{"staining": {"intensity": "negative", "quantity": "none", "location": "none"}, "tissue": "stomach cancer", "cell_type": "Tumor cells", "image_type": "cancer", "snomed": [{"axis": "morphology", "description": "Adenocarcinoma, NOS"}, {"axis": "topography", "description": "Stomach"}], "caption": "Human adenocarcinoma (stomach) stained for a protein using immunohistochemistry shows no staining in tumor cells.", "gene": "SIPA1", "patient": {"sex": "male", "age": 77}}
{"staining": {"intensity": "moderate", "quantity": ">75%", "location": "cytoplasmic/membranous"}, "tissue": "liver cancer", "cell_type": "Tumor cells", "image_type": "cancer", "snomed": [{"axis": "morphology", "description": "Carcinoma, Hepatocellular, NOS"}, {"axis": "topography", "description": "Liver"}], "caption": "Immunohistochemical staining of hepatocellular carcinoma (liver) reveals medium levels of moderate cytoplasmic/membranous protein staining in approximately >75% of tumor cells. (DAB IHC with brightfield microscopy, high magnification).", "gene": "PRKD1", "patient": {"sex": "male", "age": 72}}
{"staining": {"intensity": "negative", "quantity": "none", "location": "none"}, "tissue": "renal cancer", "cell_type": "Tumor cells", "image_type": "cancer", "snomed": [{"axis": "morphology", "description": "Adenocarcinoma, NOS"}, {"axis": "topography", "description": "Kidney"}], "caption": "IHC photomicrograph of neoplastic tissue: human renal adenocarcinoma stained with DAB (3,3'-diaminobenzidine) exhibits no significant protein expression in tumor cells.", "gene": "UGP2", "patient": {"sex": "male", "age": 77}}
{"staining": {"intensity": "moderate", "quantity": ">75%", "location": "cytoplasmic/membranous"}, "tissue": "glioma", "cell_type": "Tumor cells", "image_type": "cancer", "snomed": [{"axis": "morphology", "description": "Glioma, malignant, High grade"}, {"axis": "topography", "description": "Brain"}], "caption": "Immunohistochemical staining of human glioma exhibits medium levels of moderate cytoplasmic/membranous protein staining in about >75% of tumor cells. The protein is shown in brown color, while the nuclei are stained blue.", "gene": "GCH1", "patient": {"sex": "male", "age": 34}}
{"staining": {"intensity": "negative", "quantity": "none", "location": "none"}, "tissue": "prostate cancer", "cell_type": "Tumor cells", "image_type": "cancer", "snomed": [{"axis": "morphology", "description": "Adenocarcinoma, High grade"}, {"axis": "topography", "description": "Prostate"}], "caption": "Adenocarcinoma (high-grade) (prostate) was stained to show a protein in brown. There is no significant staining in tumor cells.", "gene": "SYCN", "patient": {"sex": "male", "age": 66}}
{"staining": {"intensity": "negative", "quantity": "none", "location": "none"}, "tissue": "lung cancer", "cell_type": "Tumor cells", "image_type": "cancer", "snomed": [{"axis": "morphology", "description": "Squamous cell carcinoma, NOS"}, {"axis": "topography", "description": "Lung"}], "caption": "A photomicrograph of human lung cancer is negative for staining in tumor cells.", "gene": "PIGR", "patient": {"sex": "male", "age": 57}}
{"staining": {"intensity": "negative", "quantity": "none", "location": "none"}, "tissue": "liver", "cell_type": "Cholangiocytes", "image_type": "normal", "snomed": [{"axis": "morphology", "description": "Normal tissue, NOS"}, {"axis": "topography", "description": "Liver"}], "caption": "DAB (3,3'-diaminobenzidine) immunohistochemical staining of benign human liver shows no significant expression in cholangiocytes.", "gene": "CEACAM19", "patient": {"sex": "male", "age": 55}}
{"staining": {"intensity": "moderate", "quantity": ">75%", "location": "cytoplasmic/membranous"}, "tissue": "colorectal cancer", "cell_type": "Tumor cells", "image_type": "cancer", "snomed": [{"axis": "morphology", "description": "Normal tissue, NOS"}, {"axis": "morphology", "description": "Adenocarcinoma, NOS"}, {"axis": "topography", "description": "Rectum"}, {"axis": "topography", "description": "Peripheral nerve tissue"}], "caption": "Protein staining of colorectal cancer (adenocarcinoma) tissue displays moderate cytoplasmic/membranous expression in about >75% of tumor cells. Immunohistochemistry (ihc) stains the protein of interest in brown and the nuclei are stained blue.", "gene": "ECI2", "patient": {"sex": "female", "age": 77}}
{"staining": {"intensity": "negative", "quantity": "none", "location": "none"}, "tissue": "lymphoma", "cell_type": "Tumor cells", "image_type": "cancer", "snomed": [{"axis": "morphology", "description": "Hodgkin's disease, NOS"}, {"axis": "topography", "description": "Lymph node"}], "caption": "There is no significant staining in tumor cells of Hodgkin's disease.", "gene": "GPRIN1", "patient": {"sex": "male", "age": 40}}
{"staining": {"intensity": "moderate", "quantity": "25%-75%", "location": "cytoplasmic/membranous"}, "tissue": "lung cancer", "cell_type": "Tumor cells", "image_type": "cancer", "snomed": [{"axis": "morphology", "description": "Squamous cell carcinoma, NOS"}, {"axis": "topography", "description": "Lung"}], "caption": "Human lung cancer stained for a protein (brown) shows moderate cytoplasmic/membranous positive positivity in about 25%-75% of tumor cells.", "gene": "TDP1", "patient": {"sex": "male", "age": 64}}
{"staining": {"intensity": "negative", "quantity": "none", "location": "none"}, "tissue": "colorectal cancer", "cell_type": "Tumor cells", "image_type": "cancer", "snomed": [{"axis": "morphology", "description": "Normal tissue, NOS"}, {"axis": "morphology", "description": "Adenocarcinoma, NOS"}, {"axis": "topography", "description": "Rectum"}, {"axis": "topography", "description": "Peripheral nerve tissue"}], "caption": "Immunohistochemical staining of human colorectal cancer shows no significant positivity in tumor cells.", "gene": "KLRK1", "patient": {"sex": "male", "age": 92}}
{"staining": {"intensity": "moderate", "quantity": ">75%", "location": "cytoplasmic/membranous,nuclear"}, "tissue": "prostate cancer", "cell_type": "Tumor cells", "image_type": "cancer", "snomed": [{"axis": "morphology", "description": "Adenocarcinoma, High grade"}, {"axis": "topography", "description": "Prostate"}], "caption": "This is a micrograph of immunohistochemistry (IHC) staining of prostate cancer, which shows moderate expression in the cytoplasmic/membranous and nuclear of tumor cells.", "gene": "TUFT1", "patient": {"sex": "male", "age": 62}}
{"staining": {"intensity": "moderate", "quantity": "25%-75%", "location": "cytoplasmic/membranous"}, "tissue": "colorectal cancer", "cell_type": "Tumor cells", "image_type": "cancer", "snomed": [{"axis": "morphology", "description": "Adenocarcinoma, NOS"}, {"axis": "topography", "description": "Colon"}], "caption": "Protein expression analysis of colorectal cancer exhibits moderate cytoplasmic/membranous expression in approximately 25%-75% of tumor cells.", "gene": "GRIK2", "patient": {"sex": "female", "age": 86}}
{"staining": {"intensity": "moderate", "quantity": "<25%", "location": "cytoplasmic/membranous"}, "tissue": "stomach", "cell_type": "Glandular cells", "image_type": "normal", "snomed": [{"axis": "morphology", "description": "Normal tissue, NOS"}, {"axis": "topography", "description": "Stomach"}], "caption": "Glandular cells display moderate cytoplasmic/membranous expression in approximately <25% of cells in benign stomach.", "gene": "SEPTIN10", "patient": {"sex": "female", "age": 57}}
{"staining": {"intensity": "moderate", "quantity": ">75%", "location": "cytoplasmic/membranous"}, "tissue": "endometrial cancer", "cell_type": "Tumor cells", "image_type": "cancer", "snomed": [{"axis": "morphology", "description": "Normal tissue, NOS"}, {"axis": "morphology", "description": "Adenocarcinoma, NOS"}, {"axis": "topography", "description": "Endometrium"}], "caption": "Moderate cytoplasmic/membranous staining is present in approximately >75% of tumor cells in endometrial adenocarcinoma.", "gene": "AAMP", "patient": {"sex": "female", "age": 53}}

======

--- What you should do ---
Check every line of the data, and copy the ones that contain "exhibits".

--- Expected answer ---
{"staining": {"intensity": "negative", "quantity": "none", "location": "none"}, "tissue": "renal cancer", "cell_type": "Tumor cells", "image_type": "cancer", "snomed": [{"axis": "morphology", "description": "Adenocarcinoma, NOS"}, {"axis": "topography", "description": "Kidney"}], "caption": "IHC photomicrograph of neoplastic tissue: human renal adenocarcinoma stained with DAB (3,3'-diaminobenzidine) exhibits no significant protein expression in tumor cells.", "gene": "UGP2", "patient": {"sex": "male", "age": 77}}
{"staining": {"intensity": "moderate", "quantity": ">75%", "location": "cytoplasmic/membranous"}, "tissue": "glioma", "cell_type": "Tumor cells", "image_type": "cancer", "snomed": [{"axis": "morphology", "description": "Glioma, malignant, High grade"}, {"axis": "topography", "description": "Brain"}], "caption": "Immunohistochemical staining of human glioma exhibits medium levels of moderate cytoplasmic/membranous protein staining in about >75% of tumor cells. The protein is shown in brown color, while the nuclei are stained blue.", "gene": "GCH1", "patient": {"sex": "male", "age": 34}}
{"staining": {"intensity": "moderate", "quantity": "25%-75%", "location": "cytoplasmic/membranous"}, "tissue": "colorectal cancer", "cell_type": "Tumor cells", "image_type": "cancer", "snomed": [{"axis": "morphology", "description": "Adenocarcinoma, NOS"}, {"axis": "topography", "description": "Colon"}], "caption": "Protein expression analysis of colorectal cancer exhibits moderate cytoplasmic/membranous expression in approximately 25%-75% of tumor cells.", "gene": "GRIK2", "patient": {"sex": "female", "age": 86}}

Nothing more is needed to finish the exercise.